Under Article IV paragraph (B) of the will, the trustee is authorized to “. . . pay to Alfred Frumkin such sum of principal of the trust as trustee deems necessary or advisable from time to time for Alfred Frumkin’s health and medical needs. . .” and directs the trustee in determining the need for such distributions to consider Alfred Frumkin’s income and readily marketable assets. On the other hand, Article IV, paragraph D of the will directs the trustee not to “. . . sell or otherwise dispose of any such stock unless such action is required to provide funds to meet a medical emergency of Alfred Frumkin.” A “medical emergency” is specifically defined in the will as “. . . an incident of occasion requiring medical attention . . . that is life threatening.”

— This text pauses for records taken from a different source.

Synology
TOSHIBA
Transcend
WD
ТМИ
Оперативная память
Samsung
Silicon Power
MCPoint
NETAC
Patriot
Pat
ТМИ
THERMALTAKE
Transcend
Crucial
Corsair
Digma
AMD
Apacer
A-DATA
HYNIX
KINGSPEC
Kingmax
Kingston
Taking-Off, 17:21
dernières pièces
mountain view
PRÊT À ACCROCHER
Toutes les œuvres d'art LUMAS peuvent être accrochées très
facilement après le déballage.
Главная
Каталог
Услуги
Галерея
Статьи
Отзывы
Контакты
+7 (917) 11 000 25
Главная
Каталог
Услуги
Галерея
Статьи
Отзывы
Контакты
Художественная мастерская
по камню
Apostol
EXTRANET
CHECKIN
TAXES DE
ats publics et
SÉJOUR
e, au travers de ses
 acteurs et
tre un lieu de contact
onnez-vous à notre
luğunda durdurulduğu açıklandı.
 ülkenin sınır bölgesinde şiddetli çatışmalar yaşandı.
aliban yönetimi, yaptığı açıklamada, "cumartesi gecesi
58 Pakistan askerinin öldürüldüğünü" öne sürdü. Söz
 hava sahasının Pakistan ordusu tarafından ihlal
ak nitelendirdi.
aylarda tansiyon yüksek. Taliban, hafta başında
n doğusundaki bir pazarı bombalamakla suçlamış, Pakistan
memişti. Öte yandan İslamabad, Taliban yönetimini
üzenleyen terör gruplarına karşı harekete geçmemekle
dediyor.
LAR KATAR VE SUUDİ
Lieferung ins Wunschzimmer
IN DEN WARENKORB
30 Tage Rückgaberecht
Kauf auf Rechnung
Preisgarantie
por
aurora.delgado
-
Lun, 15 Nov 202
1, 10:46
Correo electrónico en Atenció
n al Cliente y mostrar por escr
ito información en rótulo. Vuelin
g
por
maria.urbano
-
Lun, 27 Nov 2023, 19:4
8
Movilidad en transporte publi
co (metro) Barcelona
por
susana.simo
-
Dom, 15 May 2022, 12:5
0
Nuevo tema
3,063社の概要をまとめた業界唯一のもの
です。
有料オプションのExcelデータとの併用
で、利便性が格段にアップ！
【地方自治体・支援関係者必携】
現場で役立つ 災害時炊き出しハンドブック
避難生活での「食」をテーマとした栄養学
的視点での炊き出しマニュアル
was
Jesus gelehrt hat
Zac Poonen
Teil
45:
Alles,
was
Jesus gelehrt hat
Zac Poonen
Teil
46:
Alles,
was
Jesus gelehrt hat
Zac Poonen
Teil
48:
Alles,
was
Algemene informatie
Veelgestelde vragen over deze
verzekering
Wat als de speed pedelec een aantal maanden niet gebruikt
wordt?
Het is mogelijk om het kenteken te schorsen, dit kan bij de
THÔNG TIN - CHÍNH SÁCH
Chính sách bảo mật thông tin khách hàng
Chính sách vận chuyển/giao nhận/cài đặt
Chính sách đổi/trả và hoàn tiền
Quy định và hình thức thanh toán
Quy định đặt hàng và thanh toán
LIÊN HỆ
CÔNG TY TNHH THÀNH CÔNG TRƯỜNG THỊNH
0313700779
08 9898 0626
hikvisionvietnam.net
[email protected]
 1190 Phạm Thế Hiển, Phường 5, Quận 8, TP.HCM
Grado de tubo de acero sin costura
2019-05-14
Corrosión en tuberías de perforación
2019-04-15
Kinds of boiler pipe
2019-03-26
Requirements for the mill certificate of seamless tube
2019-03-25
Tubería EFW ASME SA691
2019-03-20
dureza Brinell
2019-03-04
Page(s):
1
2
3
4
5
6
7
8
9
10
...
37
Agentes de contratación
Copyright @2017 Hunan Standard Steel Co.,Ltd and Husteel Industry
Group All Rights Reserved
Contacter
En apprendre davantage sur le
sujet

Additionally, in In re Estate of Walker, 609 So. 2d 623 (Fla. 4th DCA 1992), the court found that the phrase ”all my personal property which I may own at the time of my death” was ambiguous because the words “personal property” when used in a will have no fixed meaning and there is always a question of the intention of the testator so ascertained from the particular setting in which the phrase appears and the general tenor of the will.

In contrast, a latent ambiguity is one that arises when the application of the words of a will to the subject matter of a devise or to a devisee renders the will ambiguous. For example, in Scheurer v. Tomberlin, 240 So. 2d 172 (Fla. 1st DCA 1970), the decedent devised the residue of her estate to her daughter-in-law as trustee to pay the income to her grandchildren. Construction of the will was necessary because the decedent had no natural children and had not adopted any children, with the result that there were no known grandchildren. The absence of actual grandchildren in the face of a bequest for the benefit of presently living grandchildren pointed to the existence of a latent ambiguity in the will and under such circumstance evidence was admissible to show the persons to whom the decedent made reference.